Il était une feuille qui rêvait d’être page, 
De vivre dans un recueil qui traverserait les âges,
Abritant une famille de mots, de points, d’images,
Elle serait l’objet de tous les regards.

Il était une feuille qui, lasse d’être encore vierge,
S’est jetée dans les mains du premier inconnu.
La plume vagabonde l’a caressée sans honte.
La feuille s’est laissé prendre, vibrante, offerte et nue,
Absorbant goutte à goutte chaque millilitre d’encre.
Elle s’est parée d’atours, gommant chaque rature
Elle se sentait si belle, si forte, si pure !

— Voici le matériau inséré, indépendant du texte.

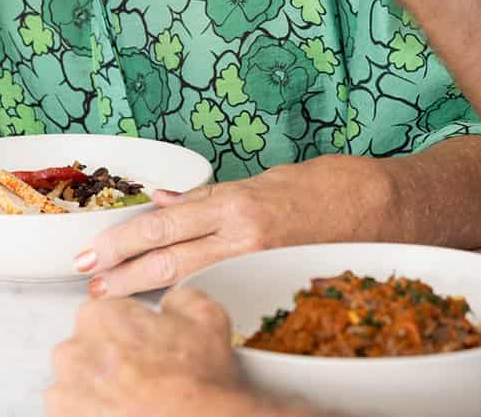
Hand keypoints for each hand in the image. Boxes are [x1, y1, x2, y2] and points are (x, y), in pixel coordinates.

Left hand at [45, 288, 244, 416]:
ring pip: (80, 383)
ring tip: (135, 398)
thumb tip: (171, 303)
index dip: (132, 331)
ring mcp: (64, 391)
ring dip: (100, 389)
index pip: (107, 314)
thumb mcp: (207, 317)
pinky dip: (93, 412)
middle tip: (144, 375)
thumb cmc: (196, 384)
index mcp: (99, 316)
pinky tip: (123, 412)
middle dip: (112, 360)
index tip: (145, 347)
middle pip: (88, 348)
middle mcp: (73, 351)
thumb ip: (178, 298)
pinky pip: (74, 411)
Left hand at [77, 161, 377, 298]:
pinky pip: (225, 290)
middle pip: (169, 256)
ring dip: (149, 286)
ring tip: (116, 295)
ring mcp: (260, 265)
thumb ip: (215, 197)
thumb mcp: (269, 179)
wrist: (391, 210)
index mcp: (240, 202)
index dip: (124, 240)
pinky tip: (172, 302)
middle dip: (123, 270)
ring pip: (191, 278)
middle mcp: (245, 236)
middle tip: (89, 283)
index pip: (166, 223)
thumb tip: (166, 202)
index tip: (93, 253)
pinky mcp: (276, 284)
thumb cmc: (335, 187)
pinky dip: (194, 294)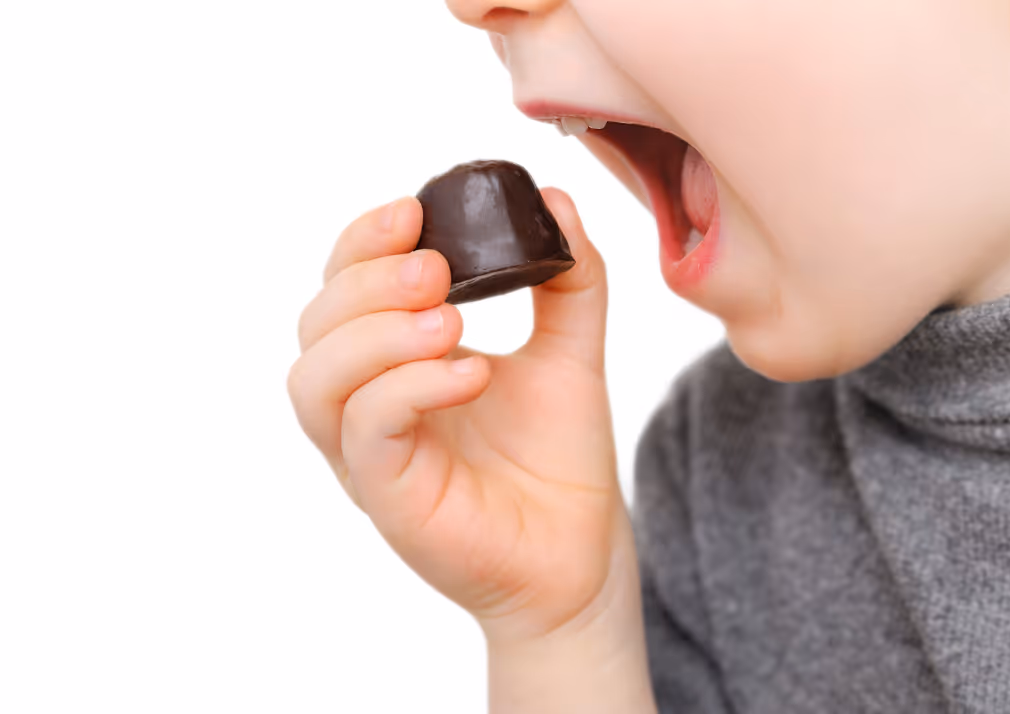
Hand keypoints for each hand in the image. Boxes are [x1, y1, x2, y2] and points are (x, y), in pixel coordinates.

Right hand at [287, 188, 632, 644]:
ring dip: (375, 333)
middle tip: (435, 268)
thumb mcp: (571, 351)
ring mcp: (368, 455)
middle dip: (366, 282)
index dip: (363, 243)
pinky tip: (469, 375)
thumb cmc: (559, 457)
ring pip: (317, 379)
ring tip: (450, 321)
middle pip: (315, 326)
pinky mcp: (386, 497)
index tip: (414, 210)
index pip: (344, 288)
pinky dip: (408, 388)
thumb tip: (559, 202)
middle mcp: (367, 404)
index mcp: (394, 361)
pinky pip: (365, 432)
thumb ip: (569, 281)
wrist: (582, 550)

Elle s’était mise en quatre pour être à la hauteur
Des manières convenues qu’elle connaissait par cœur.
Il lui faudrait escorte pour l’amener à bon port :
Une belle américaine, blanche et normalisée,
Flanquée de sa vignette affranchie et collée.
La feuille, ainsi bardée, serait en sécurité.
En glissant dans l’enveloppe, elle formulait ce vœu :
Etre porteuse d’un message glorieux !

Quand après de longs jours et un si long chemin,
Elle fut arrachée à son ange gardien,
Elle sentit tout son corps s’étirer et trembler :
Le moment était venu d’accoucher.
Dans un ultime effort elle allait délivrer
Au monde le secret jalousement gardé.
Mise à nu sous les yeux qui la dévisageaient
Oppressée dans les mains qui, tremblantes, la serraient
La feuille livrait par bribes chacune de ses lignes

Mais un bombardement de larmes
Soudain sur elle déferla
La feuille fut sans égard,
Broyée, chiffonnée, écartelée 
Par ces mains devenues griffes
Qui déversaient sur elle leur haine
Elle fut déchirée et succomba éparpillée.

Ainsi s’achève l’histoire de la feuille qui, lasse d’être vierge
S’était jetée sous la plume du premier inconnu 
Et ce fourbe incongru
Avait fait d’elle une lettre de rupture.